The seven Barho children — three-month-old Abdullah; Rana, 2; Hala, 3; Ola, 8; Mohamad, 9; Rola, 12; and Ahmed, 14 — died Tuesday morning after a fire swept through their Halifax home.

Ummah Masjid/Facebook

Their father, Ebraheim, is in critical condition in an induced coma. Their mother, Kawthar, was not physically injured. Ebraheim ran back into the burning home to try to save the children after sending his wife to a neighbour's to get help. 

The Barho family's life in Canada would have likely been unimaginable to them before they arrived.

"They had the best 14, 15 months of their life," said Ribahi of the children.

Before their arrival in Canada, the family, who were from the war-torn Syrian city of Raqqa, lived briefly in Damascus and then moved to Beirut, where they lived in a one-bedroom house.

Enfield Weekly Press

​While Kawthar looked after the kids, Ebraheim did electrical work, a departure from his previous employment as a truck driver, taxi driver and bakery worker.

Even Ahmed worked long days, cleaning at a barbershop and at a supermarket.

After the boy came to Canada, he kept asking Ribahi if he could work.

"He thought this is what you should do. That's all he knew," Ribahi said.

When Ribahi's group, the Hants East Assisting Refugee Team Society (HEART), saw the family on the list of people available for refugee sponsorship, they knew it was the right match. They wanted to make a big difference for a big family.

Enfield Weekly Press

Waiting for their arrival was like awaiting the birth of a baby, say Ribahi and Natalie Horne, another member of HEART.

And that day — "a perfect day," said Horne — lived up to their expectations.

"They were so excited and they were this beautiful, shiny, happy family who were so grateful to have had the opportunity to start a new life in Canada," Horne said.

A large contingent of well-wishers waited at the airport, and a convoy of vehicles brought the family to their new home in Elmsdale. The local newspaper, the Enfield Weekly Press, posted a video of their arrival at the Halifax airport. 

They moved to the house in Halifax's Spryfield neighbourhood in 2018, but planned to move back to Elmsdale on March 1 because the kids missed their old schools and the support they had from the community. 

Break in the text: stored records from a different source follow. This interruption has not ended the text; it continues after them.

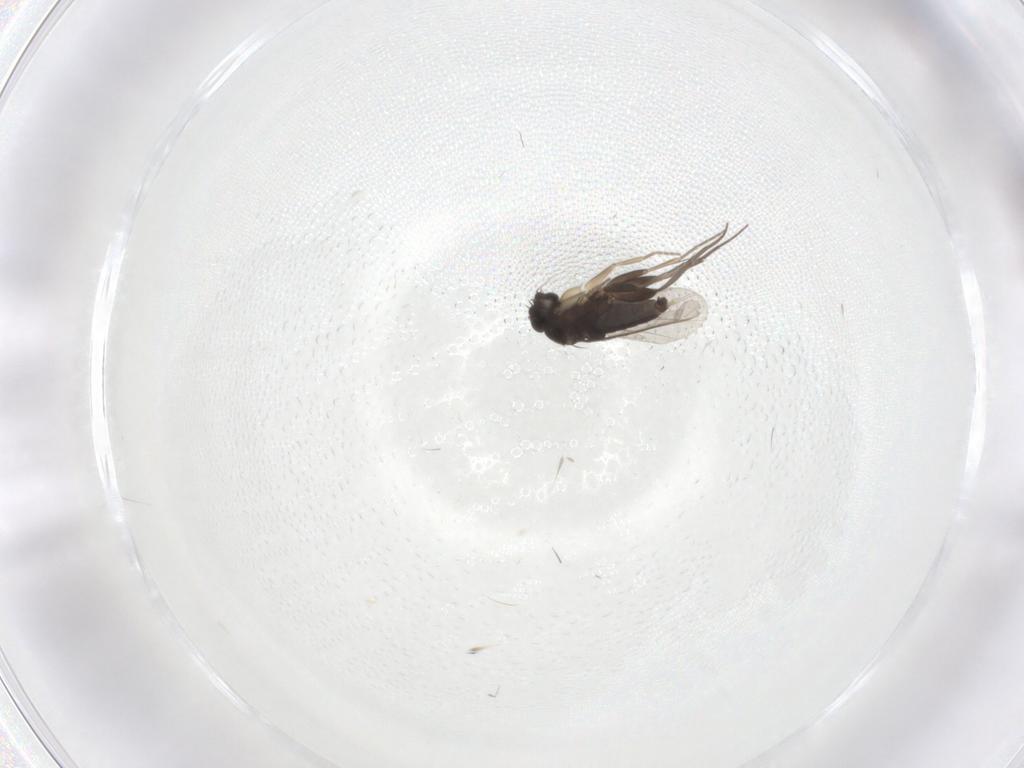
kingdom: Animalia
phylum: Arthropoda
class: Insecta
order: Diptera
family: Phoridae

The generosity of Canadians who welcomed them and supported them was something they couldn't quite get over, said Ribahi.

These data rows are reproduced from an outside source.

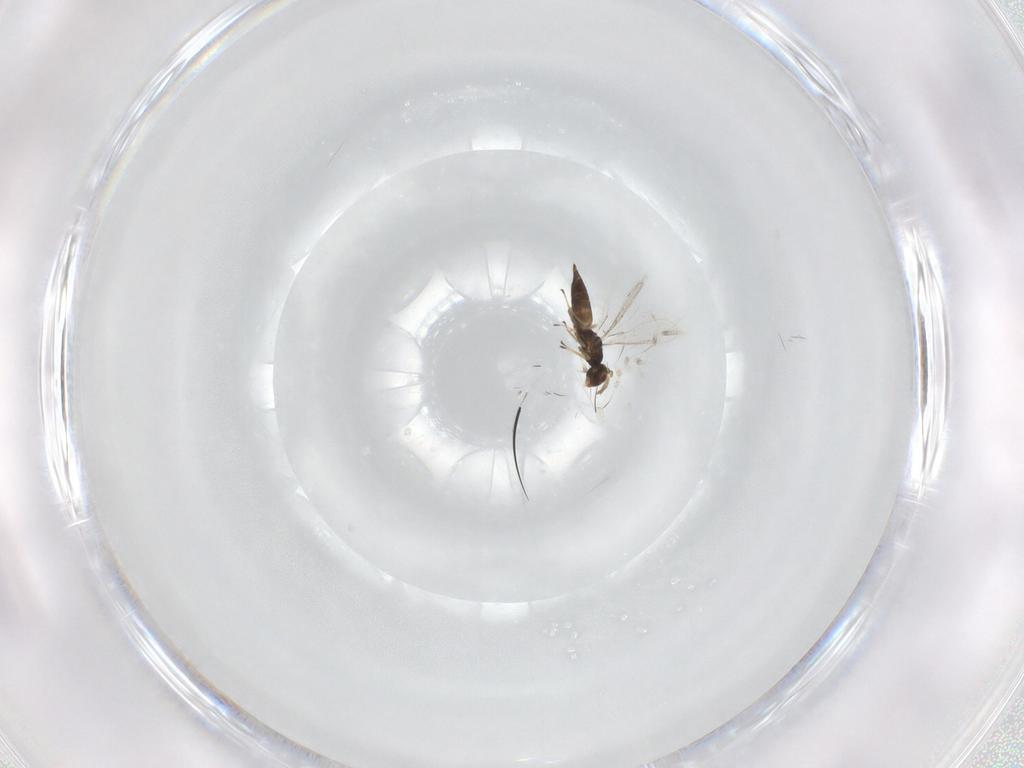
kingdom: Animalia
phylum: Arthropoda
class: Insecta
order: Hymenoptera
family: Eulophidae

"That was their biggest question: 'Why would the people do that?' And the answer was, 'We like to share what we have here.'"

The day after they got here, HEART held a party for the family and Ribahi made everyone sing Happy Birthday four times — once for each of the four kids who had recently celebrated a birthday.

Little things, like getting Halloween treats or being able to ride their bikes on the streets without fear, meant a lot to the children.

They were this beautiful, shiny, happy family who were so grateful to have had the opportunity to start a new life in Canada. - Natalie Horne

"What we take for granted was big for them," Ribahi said. "Just enjoying being a kid, something they never enjoyed too much there in the last few years of their life before they arrived to Canada."

Horne said the tragedy still doesn't feel real to her and the group members who are mourning for the family.

Right now, the group is focusing on trying to bring other immediate family members over from Lebanon, including Kawthar's mother and brother.

"It's going to be an incredibly long road to recovery for both parents," said Horne. 

She said the group is thankful for the support that has flooded in from across the country. But she cautioned the need for help will continue for a long time.

"They're going to need support in six months, in a year and two years because this isn't going away for them.... So I just hope that people continue to keep the Barhos and this family in their heart long after it's left the headlines."